* _Given information_:
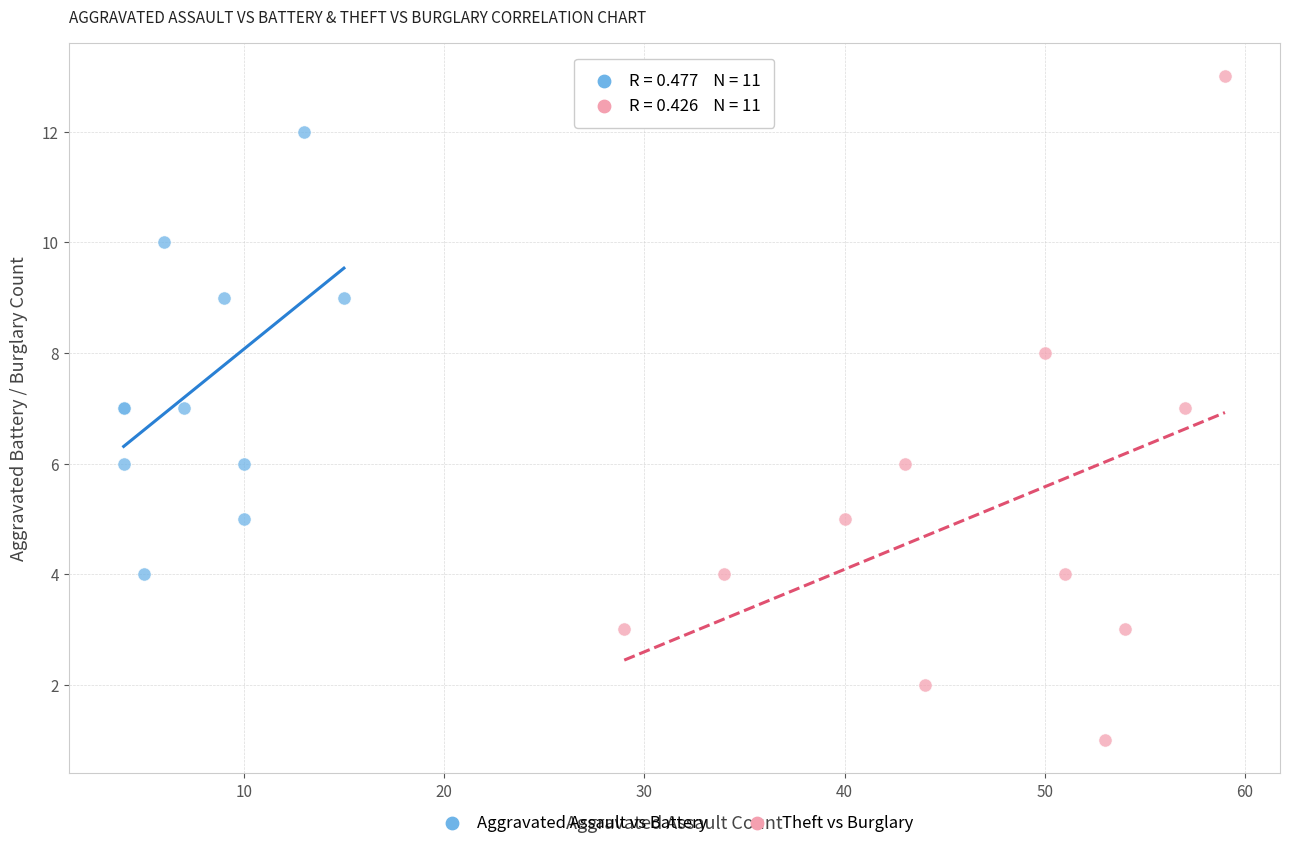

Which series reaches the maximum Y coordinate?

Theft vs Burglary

...

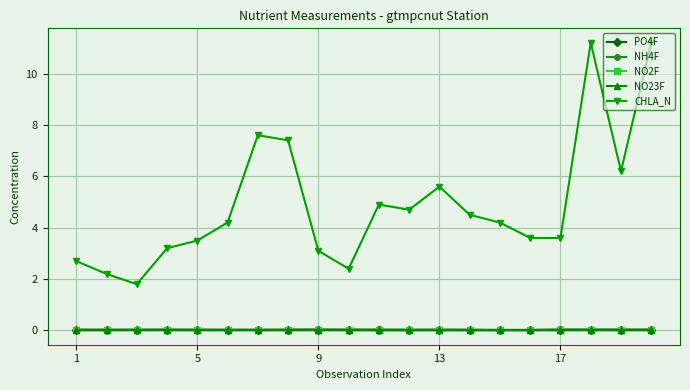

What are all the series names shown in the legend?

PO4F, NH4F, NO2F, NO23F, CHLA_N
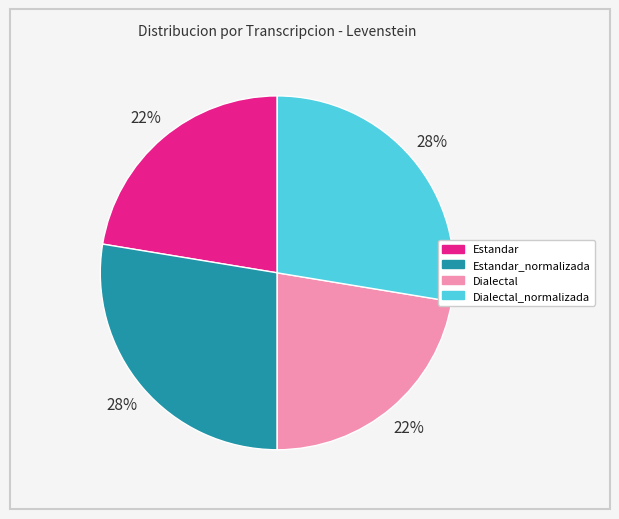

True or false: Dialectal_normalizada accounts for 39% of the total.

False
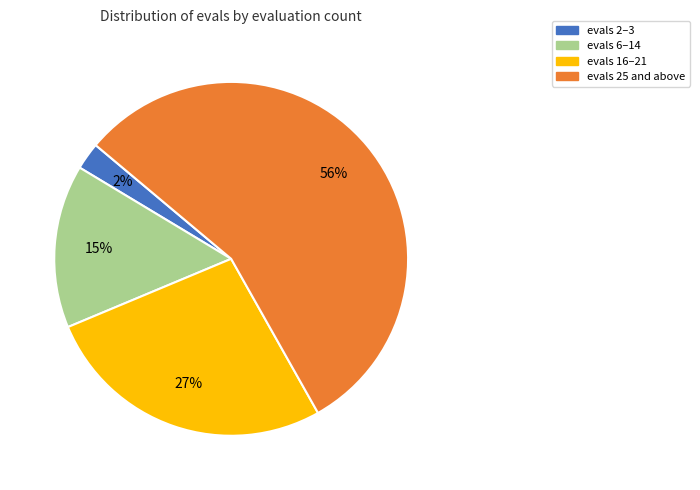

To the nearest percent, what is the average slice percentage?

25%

==

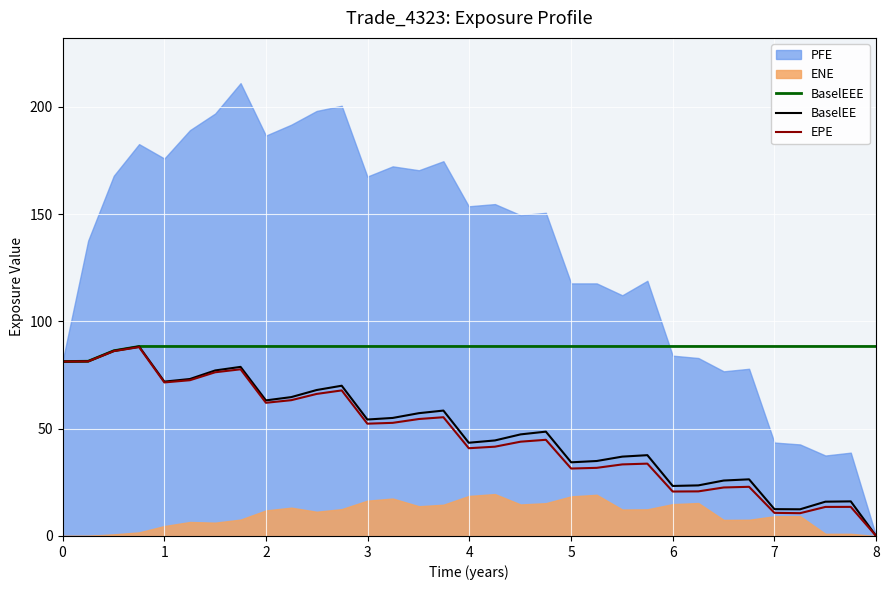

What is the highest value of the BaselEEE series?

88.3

* _Problem details_:
Extract everything in the listing from the line containing "What are all" down to the line containing "To the nearest", including both of those lines, and reproduce it without changes. Leave the pictures out of your answer.

* _Written solution_:
What are all the series names shown in the legend?

PO4F, NH4F, NO2F, NO23F, CHLA_N

True or false: Dialectal_normalizada accounts for 39% of the total.

False

To the nearest percent, what is the average slice percentage?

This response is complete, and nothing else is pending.